Recorded information START

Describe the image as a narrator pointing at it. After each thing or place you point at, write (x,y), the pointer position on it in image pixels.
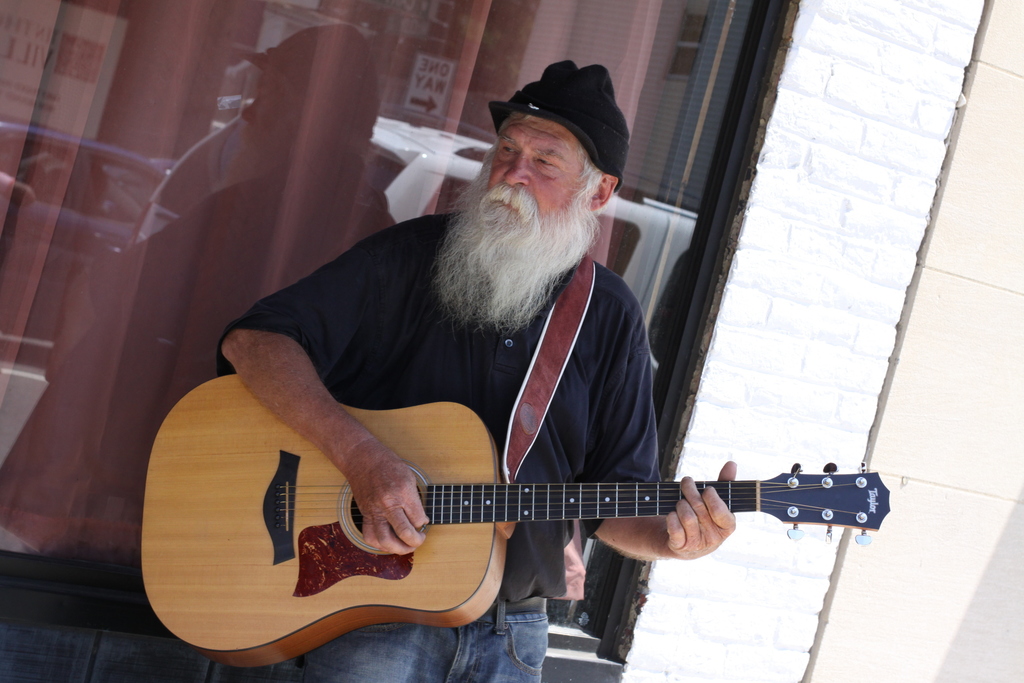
This man (542,247) wore black t-shirt (501,430) and playing a guitar (253,510). On this glass (245,259) there is a reflection (421,145) of vehicles (435,186).
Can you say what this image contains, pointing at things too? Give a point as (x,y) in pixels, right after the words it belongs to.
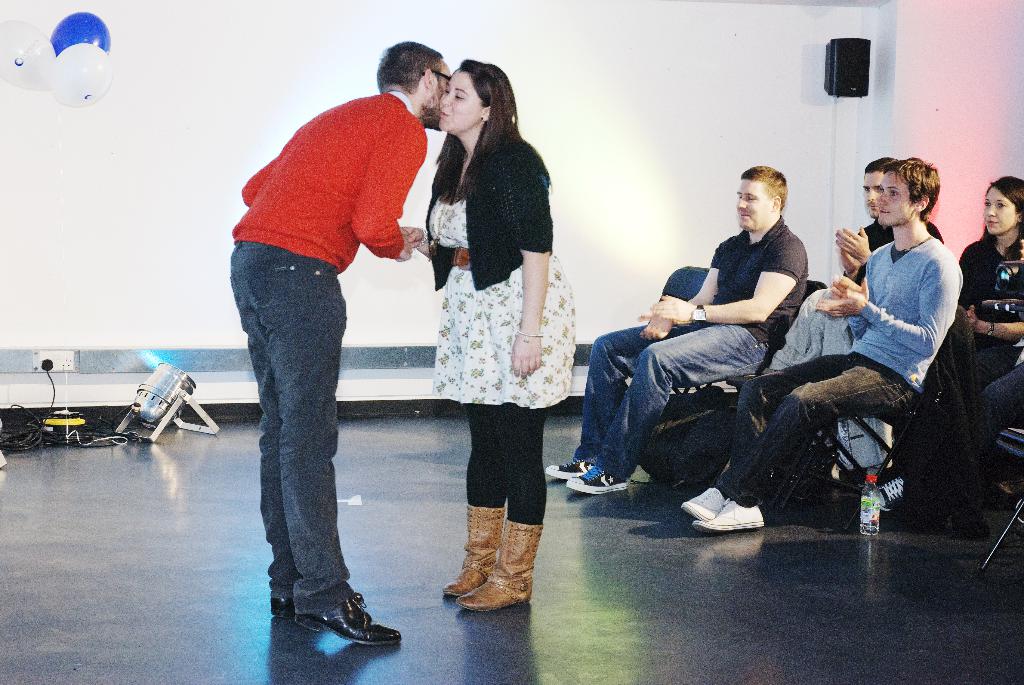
In the center of the image (561,320) we can see a man (272,204) and a woman (506,495) shaking their hands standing on the floor (429,619). On the right side (783,417) we can see a group of people (759,446) sitting on the chairs (844,418). We can also see a bottle (879,513) beside them. On the backside (48,434) we can see some wires (31,426), a light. We can also see a speaker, balloons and a switch board (61,352) on a wall (88,403).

Recorded information END

In your answer, set down the full listing word for word and include no pictures.

Describe the image as a narrator pointing at it. After each thing or place you point at, write (x,y), the pointer position on it in image pixels.
This man (542,247) wore black t-shirt (501,430) and playing a guitar (253,510). On this glass (245,259) there is a reflection (421,145) of vehicles (435,186).
Can you say what this image contains, pointing at things too? Give a point as (x,y) in pixels, right after the words it belongs to.
In the center of the image (561,320) we can see a man (272,204) and a woman (506,495) shaking their hands standing on the floor (429,619). On the right side (783,417) we can see a group of people (759,446) sitting on the chairs (844,418). We can also see a bottle (879,513) beside them. On the backside (48,434) we can see some wires (31,426), a light. We can also see a speaker, balloons and a switch board (61,352) on a wall (88,403).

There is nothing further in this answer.